- [EXERCISE]
Begin at the first line of the records below and, please, give each line again exactly until the line with "smooth muscle was" is included.

- [Stored data]
* * *
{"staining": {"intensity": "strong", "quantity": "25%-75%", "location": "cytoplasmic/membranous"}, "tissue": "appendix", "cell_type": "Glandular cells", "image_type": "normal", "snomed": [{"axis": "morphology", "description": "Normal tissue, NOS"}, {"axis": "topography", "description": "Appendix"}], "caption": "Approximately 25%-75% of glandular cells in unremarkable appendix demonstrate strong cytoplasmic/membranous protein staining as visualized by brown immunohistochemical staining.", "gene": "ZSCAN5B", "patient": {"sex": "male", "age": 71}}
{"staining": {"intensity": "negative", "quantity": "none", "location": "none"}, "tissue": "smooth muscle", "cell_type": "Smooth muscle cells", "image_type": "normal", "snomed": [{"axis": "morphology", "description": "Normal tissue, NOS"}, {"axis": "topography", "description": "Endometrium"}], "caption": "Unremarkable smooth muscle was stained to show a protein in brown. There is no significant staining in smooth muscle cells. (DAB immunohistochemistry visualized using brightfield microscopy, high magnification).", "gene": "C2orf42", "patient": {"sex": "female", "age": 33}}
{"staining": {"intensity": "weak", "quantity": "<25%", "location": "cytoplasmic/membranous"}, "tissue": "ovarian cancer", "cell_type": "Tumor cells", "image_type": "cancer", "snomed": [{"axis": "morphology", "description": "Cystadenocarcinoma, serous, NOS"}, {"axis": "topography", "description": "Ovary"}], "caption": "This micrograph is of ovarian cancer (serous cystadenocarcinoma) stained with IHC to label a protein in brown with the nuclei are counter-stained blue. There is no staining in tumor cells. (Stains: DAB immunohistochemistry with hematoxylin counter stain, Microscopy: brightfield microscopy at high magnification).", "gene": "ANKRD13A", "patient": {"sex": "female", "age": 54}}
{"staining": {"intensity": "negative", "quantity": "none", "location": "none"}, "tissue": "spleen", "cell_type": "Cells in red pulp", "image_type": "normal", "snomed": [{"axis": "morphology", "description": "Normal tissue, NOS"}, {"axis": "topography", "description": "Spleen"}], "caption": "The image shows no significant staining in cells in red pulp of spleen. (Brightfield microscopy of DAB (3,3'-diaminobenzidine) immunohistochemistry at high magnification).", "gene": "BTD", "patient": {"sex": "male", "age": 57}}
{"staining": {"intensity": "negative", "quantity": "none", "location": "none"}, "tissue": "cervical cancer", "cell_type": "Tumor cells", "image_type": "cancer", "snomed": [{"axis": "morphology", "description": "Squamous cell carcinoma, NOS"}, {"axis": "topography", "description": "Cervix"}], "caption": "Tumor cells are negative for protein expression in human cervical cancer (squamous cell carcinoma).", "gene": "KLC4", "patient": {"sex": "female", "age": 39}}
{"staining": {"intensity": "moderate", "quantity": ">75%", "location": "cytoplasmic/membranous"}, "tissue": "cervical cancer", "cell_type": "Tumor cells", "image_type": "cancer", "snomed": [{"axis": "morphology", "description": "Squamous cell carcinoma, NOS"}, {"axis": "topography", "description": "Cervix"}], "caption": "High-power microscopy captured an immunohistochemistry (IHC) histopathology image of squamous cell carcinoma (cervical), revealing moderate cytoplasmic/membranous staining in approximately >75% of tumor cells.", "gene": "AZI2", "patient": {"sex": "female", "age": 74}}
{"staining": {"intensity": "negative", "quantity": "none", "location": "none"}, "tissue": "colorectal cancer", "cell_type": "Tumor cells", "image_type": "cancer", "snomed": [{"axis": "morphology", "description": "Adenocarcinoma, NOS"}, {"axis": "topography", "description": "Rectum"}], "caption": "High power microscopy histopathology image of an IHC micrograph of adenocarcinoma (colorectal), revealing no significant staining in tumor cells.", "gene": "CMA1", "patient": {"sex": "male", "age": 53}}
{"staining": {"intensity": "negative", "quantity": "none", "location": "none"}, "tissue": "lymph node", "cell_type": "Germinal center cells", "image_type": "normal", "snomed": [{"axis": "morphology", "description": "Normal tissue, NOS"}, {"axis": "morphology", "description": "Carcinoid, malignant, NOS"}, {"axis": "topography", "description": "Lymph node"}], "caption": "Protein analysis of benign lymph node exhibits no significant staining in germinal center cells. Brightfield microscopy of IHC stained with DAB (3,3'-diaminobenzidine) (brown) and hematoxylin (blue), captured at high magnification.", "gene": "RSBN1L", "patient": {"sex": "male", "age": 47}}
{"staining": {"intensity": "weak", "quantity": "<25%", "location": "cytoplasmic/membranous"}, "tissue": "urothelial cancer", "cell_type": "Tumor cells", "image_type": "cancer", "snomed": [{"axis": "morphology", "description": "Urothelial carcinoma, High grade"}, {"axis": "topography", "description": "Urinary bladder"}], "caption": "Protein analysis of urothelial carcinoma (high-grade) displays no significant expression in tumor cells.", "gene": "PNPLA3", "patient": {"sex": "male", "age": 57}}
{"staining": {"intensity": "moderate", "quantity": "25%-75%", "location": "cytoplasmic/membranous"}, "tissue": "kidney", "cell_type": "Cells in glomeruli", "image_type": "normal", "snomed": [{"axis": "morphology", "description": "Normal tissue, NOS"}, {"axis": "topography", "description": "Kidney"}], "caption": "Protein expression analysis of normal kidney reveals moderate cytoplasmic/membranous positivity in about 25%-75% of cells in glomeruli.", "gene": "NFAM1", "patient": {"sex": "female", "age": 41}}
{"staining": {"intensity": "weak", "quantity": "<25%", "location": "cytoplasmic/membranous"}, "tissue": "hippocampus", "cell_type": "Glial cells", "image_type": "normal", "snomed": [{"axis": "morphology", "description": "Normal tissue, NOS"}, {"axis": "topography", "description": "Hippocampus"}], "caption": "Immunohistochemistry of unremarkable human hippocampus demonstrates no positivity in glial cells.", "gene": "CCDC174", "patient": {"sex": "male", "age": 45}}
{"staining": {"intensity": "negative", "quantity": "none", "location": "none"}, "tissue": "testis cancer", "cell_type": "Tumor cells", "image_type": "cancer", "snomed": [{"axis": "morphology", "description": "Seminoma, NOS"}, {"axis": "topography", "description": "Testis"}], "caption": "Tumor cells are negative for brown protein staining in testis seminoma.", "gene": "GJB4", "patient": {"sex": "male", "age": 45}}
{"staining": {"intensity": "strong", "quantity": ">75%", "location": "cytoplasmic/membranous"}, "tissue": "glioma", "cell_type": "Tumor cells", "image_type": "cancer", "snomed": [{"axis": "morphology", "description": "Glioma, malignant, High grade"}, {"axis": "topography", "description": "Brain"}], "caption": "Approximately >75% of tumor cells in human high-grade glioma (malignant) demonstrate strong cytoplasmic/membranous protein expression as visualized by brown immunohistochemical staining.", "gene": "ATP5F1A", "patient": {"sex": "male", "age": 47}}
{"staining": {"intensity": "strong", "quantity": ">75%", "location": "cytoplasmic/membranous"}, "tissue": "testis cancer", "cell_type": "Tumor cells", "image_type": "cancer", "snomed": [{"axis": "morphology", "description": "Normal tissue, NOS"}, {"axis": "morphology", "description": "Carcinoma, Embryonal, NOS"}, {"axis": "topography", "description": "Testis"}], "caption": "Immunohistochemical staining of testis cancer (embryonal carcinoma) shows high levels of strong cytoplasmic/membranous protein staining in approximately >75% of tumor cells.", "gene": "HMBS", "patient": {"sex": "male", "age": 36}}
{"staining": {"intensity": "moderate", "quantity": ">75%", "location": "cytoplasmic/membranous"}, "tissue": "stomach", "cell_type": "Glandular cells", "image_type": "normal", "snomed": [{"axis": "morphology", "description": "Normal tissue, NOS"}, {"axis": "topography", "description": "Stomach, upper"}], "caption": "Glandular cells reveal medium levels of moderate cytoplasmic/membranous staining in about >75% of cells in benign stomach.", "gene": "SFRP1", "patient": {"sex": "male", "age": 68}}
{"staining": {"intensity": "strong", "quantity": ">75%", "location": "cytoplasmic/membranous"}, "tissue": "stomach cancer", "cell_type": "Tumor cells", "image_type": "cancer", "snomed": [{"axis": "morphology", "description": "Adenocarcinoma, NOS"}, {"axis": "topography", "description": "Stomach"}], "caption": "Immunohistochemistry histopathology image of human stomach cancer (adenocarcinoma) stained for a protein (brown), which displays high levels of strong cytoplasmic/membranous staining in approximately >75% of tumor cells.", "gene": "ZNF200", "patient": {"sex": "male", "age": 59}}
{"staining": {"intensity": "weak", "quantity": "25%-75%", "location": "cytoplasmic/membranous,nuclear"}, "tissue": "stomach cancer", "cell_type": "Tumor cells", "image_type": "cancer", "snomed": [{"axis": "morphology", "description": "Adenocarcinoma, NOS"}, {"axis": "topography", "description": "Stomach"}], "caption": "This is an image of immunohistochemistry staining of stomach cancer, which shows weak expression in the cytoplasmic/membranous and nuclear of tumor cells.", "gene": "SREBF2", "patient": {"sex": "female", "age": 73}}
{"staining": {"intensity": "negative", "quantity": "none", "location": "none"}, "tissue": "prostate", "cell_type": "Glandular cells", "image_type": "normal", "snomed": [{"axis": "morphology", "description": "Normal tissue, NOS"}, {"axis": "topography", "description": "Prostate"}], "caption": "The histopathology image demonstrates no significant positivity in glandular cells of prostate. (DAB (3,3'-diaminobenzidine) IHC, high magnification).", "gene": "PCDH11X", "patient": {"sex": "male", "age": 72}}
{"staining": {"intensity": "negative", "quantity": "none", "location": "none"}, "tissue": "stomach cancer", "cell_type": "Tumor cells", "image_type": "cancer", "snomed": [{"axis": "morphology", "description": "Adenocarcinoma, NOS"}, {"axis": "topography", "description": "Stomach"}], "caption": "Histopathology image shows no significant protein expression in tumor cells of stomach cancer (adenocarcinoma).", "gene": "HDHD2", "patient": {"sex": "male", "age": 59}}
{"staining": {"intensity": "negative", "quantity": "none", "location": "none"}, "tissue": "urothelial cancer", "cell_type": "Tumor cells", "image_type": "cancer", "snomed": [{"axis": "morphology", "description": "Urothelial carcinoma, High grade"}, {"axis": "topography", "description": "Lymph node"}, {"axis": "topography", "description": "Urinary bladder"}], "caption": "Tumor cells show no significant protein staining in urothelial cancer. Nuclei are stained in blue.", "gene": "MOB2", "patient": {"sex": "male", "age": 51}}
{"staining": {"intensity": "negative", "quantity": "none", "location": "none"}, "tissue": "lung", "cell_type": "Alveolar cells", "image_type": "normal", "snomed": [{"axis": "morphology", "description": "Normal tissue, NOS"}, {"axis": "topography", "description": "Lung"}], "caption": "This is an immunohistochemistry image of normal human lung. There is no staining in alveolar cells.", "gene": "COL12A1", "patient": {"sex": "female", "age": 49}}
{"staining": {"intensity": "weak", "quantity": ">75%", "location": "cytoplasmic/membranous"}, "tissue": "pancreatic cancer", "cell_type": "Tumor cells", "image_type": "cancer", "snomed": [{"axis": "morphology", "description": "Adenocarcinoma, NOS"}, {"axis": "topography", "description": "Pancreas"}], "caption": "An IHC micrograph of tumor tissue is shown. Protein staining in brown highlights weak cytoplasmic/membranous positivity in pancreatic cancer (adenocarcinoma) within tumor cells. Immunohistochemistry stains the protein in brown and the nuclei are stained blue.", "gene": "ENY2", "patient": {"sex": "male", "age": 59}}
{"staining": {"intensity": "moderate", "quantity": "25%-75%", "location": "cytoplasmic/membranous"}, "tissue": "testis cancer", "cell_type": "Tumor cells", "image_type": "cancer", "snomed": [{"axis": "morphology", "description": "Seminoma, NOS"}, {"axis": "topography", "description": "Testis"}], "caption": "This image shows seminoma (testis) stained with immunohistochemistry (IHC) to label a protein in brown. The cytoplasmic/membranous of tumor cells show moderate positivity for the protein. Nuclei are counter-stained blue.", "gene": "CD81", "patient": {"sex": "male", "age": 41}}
* * *
- [RESULT OF THIS TASK]
{"staining": {"intensity": "strong", "quantity": "25%-75%", "location": "cytoplasmic/membranous"}, "tissue": "appendix", "cell_type": "Glandular cells", "image_type": "normal", "snomed": [{"axis": "morphology", "description": "Normal tissue, NOS"}, {"axis": "topography", "description": "Appendix"}], "caption": "Approximately 25%-75% of glandular cells in unremarkable appendix demonstrate strong cytoplasmic/membranous protein staining as visualized by brown immunohistochemical staining.", "gene": "ZSCAN5B", "patient": {"sex": "male", "age": 71}}
{"staining": {"intensity": "negative", "quantity": "none", "location": "none"}, "tissue": "smooth muscle", "cell_type": "Smooth muscle cells", "image_type": "normal", "snomed": [{"axis": "morphology", "description": "Normal tissue, NOS"}, {"axis": "topography", "description": "Endometrium"}], "caption": "Unremarkable smooth muscle was stained to show a protein in brown. There is no significant staining in smooth muscle cells. (DAB immunohistochemistry visualized using brightfield microscopy, high magnification).", "gene": "C2orf42", "patient": {"sex": "female", "age": 33}}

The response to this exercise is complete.